In revisiting the intervention’s TOC and the peer-reviewed literature, we instead hypothesized that there would be an aggregate effect (i.e., A*B*D + A*E + C*D) of the intervention on couple communication mediated by descriptive norms, injunctive norms, self-efficacy, and attitudes. We also explored indirect effects of the intervention, which included the effect of the intervention on descriptive norms, which were then hypothesized to have an impact on the outcome (i.e., A*E). We examined the pathway from the intervention to descriptive norms, from descriptive norms to injunctive norms, self-efficacy and attitudes, with those mediators ultimately affecting the outcome (i.e., A*D*E).

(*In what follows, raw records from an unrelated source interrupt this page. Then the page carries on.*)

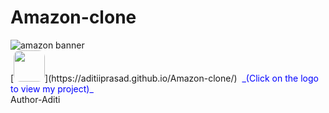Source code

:  # Amazon-clone
<img src="https://akm-img-a-in.tosshub.com/businesstoday/images/story/202306/untitled_design_-_2023-06-15t103544-sixteen_nine.jpg?size=948:533" alt="amazon banner" >
<br>
[<img src="https://www.shutterstock.com/image-vector/amazon-initial-logo-isolated-white-600nw-2272856739.jpg" width="50" height="50" style="border-radius: 10px;" target="_main">](https://aditiiprasad.github.io/Amazon-clone/) <span style="color:blue">&nbsp;_(Click on the logo to view my project)_</span>


<br>
Author-Aditi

We also explored the pathway from the intervention to injunctive norms, self-efficacy and attitudes, which then may affect the outcome (i.e., C*D).
Finally, we examined the direct effects for each of the individual pathways listed in Fig. 1, including the direct effect of: the intervention on descriptive norms (a); descriptive norms on injunctive norms, self-efficacy, and attitude (b); the MFF intervention on injunctive norms, self-efficacy, and attitudes (c); injunctive norms, self-efficacy, and attitudes on couple communication (d); and descriptive norms on couple communication (e). We modeled the descriptive and injunctive social norms as the aggregate scale measures identified in our previous work.[35] These models were run separately for women and men. We also controlled for participant age, education, number of living children with current partner, and food security as we expected these characteristics would impact our outcomes of interest. For each model, we assessed goodness of fit using the Comparative Fit Index (CFI; [37]) and the Root Mean Square Error of Approximation (RMSEA; [38, 39]) to assess model fit. To answer the question of whether our models fit the data well, we adopted a 0.95 cut off for the CFI (i.e., CFI larger than or equal to 0.95) and a cut off of 0.10 for the RMSEA with a 95% upper bound of 0.12 (i.e., RMSEA less than or equal to 0.10 with an upper bound for the 95% confidence interval less than or equal to 0.12).[40]